### THE PROBLEM:
Which lines of the records contain "United"? Collect every one of them.

### AVAILABLE RECORDS:
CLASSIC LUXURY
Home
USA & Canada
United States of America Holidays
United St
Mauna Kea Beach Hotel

==

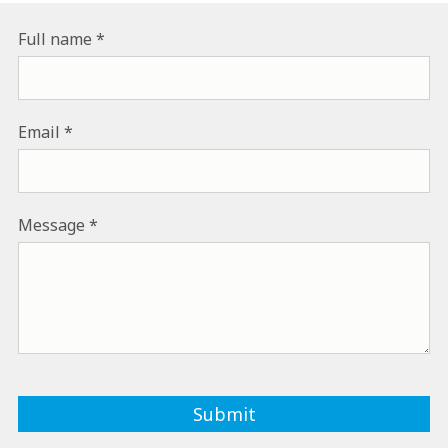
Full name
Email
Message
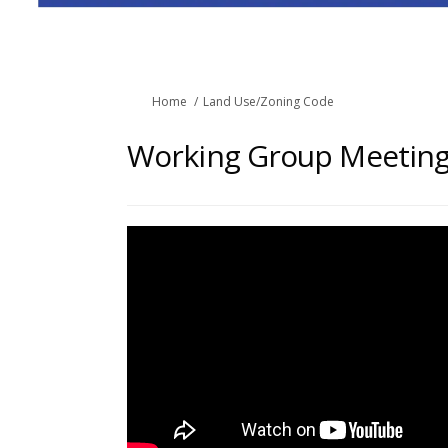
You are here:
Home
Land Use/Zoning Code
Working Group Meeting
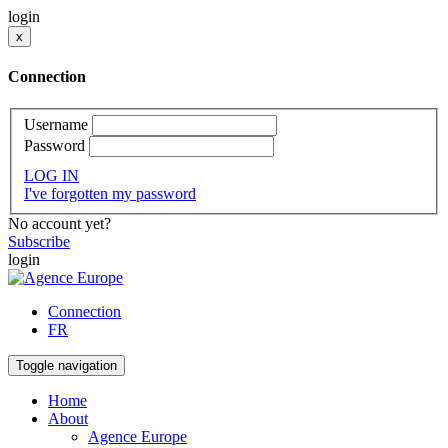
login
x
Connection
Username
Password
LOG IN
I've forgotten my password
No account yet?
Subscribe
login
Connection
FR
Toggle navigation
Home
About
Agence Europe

### SOLUTION FOR THIS TASK:
United States of America Holidays
United St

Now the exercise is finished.